Defending the International Criminal Court’s policy, Marc Dubuisson, its director of court services, said: "We have an obligation to show the world what is good management. Why would you want to sentence the children not to see their own parent?"
Thanks to conjugal visits, several detainees have become new fathers, including Taylor, 62, whose baby girl was born in February.
The first to tap family travel funds, in 2006, were the wife and five children of Thomas Lubanga Dyilo, 49, an ex-rebel leader from Congo. He is accused of enslaving child soldiers who were forced to rape and kill. The court paid more than $16,000 in expenses covering air fare from Kinshasa, two hotel rooms for five nights, and a daily "dignity allowance" of $24 for adults and $12 for children. Court officials also provided winter clothes and a baby sitter for the children during conjugal visits.
Two years later, Lubanga’s old enemy, Mathieu Ngudjolo Chui, 39, sought money for visits three times a year for his wife and six children. Ngudjolo is accused of organizing a massacre in which boy soldiers hacked and burned alive about 200 people.
When the court registrar sought to curb spending by rotating visits among relatives, Ngudjolo successfully appealed, demanding "respect for the entitlement of his children to visit their father." His travel budget this year is about $32,400.
Stephen Rapp, the U.S. ambassador at large for war crime issues, advocates alternatives like videoconference calls, which are under consideration. While the United States has not signed the treaty that created the International Criminal Court, it is the top donor for the Special Court for Sierra Leone, where Taylor is being tried.
"We have to make sure that they are humanely treated at an international standard," Rapp said. "But whether we should go to this whole level of flying families thousands of kilometers is much more doubtful."
The International Criminal Court’s supporters argue that the spending has been taken out of context. "It’s not a lot of money," said Cecilia Nilsson, who heads the legal section for the Coalition for the International Criminal Court, a network of 2,500 groups. "It’s part of keeping the detainees happy or, I don’t know the word — managing — the detainees."
"It was blown out of proportion," she added.
The debate is reaching another threshold — over whether to pay for visits not only for the accused but those already convicted of war crimes.

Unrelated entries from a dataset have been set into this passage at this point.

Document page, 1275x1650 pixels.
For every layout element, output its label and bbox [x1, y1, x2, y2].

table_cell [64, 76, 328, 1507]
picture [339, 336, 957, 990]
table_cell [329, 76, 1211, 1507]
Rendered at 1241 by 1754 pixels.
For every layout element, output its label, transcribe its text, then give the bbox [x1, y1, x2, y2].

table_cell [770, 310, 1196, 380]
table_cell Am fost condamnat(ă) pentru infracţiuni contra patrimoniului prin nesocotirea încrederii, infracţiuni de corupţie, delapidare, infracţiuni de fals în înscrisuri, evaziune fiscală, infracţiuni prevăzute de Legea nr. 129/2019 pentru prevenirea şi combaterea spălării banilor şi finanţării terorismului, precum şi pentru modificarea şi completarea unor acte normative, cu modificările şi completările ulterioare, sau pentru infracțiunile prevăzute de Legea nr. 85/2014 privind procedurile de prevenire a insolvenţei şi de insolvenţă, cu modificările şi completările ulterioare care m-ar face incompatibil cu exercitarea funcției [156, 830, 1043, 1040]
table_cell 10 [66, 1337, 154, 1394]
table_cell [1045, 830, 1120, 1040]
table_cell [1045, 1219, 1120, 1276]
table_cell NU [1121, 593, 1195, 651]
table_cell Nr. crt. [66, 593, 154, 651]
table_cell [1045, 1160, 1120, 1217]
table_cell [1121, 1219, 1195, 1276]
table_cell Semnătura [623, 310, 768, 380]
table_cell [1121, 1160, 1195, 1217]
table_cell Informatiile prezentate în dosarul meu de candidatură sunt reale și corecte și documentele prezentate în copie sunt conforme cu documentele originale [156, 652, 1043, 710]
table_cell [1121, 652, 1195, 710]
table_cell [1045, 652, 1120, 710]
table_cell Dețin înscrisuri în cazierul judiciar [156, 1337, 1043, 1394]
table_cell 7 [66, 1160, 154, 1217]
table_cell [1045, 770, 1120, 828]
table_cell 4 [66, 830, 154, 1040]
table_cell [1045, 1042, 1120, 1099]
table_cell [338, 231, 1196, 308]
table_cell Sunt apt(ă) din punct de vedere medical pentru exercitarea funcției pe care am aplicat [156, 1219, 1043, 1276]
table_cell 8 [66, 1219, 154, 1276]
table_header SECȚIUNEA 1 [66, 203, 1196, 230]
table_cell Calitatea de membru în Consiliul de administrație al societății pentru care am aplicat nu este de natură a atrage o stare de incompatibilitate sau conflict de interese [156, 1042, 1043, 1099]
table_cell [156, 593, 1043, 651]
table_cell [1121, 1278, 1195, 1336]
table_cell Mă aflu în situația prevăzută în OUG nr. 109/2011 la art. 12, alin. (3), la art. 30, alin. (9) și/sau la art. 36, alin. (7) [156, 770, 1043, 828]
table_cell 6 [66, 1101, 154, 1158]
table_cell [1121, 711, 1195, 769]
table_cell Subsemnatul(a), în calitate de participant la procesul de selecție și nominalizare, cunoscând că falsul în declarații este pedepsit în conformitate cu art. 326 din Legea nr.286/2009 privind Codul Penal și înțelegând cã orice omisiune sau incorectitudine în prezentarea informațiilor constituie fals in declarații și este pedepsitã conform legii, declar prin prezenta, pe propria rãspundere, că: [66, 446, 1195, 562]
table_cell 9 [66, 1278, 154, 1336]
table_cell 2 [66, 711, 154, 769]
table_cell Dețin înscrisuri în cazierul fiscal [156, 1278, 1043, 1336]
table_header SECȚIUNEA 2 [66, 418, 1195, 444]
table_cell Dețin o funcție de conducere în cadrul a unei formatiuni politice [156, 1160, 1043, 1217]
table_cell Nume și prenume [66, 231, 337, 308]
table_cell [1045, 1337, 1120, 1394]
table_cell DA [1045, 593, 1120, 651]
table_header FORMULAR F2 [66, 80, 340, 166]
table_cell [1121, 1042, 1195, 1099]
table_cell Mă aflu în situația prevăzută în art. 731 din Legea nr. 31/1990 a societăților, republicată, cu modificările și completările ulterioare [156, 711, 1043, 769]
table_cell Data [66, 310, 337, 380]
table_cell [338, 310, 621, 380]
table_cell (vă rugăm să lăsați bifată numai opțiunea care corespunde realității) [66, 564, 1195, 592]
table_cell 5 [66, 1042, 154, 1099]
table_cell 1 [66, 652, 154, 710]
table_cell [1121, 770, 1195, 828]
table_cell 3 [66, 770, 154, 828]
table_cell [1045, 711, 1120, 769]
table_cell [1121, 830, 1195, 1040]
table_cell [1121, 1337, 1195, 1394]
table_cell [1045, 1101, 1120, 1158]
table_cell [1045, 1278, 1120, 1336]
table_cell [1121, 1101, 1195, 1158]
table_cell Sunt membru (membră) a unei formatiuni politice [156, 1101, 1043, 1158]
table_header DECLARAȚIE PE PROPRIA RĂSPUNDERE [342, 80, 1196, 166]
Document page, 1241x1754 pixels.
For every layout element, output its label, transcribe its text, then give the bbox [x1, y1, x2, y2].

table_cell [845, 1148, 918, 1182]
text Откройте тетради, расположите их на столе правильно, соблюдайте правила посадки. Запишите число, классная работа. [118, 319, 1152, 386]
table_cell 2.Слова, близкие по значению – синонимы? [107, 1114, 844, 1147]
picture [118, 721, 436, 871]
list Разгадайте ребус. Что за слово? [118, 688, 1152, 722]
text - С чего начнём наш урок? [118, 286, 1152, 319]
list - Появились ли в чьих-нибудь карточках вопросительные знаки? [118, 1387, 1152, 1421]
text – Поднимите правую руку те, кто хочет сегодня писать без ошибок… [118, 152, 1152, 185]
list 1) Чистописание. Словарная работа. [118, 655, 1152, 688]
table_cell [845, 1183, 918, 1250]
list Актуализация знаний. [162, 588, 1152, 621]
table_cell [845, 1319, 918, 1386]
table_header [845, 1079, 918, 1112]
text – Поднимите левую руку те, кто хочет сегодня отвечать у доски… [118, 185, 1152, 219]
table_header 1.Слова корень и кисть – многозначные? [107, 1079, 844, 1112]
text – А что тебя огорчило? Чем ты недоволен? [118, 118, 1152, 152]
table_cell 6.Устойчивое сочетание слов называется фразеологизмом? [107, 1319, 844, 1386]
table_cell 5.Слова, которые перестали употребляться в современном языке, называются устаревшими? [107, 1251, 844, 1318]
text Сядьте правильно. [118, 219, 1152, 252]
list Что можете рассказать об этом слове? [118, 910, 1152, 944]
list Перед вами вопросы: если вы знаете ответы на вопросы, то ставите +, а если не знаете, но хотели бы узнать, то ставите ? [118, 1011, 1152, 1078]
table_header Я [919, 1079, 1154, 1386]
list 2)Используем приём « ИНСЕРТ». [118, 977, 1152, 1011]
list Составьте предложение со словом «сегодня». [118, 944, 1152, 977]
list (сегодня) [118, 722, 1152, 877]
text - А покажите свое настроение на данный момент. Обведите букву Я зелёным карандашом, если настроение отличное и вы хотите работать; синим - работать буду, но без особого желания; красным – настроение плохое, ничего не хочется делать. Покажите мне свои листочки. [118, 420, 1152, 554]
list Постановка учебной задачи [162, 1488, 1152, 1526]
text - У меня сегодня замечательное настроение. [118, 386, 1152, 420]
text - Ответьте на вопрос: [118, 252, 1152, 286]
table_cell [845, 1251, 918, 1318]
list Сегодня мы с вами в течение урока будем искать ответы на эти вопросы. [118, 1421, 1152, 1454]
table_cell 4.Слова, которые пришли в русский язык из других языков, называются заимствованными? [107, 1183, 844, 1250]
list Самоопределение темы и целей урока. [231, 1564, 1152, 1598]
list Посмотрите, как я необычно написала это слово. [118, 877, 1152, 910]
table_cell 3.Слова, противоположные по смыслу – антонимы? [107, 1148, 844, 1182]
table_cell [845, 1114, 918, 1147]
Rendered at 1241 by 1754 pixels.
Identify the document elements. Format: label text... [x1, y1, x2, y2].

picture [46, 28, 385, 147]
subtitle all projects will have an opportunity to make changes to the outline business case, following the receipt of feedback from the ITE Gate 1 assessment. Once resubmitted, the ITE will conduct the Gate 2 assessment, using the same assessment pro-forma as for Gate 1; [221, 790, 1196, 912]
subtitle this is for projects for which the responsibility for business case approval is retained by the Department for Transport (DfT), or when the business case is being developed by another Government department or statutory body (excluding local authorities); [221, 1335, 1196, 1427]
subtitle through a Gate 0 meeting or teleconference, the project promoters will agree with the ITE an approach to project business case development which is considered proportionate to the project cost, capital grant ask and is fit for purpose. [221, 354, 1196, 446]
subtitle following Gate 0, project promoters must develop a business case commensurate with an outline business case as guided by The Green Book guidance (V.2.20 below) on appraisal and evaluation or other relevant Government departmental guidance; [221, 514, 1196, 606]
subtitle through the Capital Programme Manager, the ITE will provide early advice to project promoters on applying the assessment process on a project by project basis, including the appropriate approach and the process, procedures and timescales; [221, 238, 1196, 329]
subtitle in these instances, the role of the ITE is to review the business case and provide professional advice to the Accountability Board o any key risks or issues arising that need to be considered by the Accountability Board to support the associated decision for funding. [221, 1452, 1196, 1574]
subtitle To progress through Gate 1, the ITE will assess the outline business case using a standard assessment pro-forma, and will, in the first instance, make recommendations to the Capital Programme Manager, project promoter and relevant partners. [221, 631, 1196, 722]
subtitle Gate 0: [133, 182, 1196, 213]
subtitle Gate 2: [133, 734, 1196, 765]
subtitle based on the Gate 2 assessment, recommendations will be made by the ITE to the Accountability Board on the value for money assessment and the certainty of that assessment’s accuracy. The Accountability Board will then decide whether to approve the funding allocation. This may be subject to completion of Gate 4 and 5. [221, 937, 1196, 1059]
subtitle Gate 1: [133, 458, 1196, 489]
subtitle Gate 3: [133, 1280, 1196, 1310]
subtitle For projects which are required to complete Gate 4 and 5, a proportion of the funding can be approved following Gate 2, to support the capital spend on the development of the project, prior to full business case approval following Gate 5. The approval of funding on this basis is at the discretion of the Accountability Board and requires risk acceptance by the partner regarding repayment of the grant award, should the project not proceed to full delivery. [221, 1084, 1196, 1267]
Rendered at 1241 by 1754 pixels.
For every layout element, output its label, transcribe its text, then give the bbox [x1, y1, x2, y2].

The Special Court for Sierra Leone is considering that for convicts serving lengthy sentences in Rwanda.
"Yes, they have committed atrocities, but is the goal to reintegrate them back into society or is the goal to cut them off from society?" asked Binta Mansaray, the court’s administrative registrar.
How the detainees would react to any cost-cutting is unclear. Some of them are not fully happy with their treatment now.
Taylor has complained through his lawyer about "Eurocentric meals,"and he boycotted his trial for a day after having to sit handcuffed in a vehicle outside the court for several minutes, which he considered "disrespectful."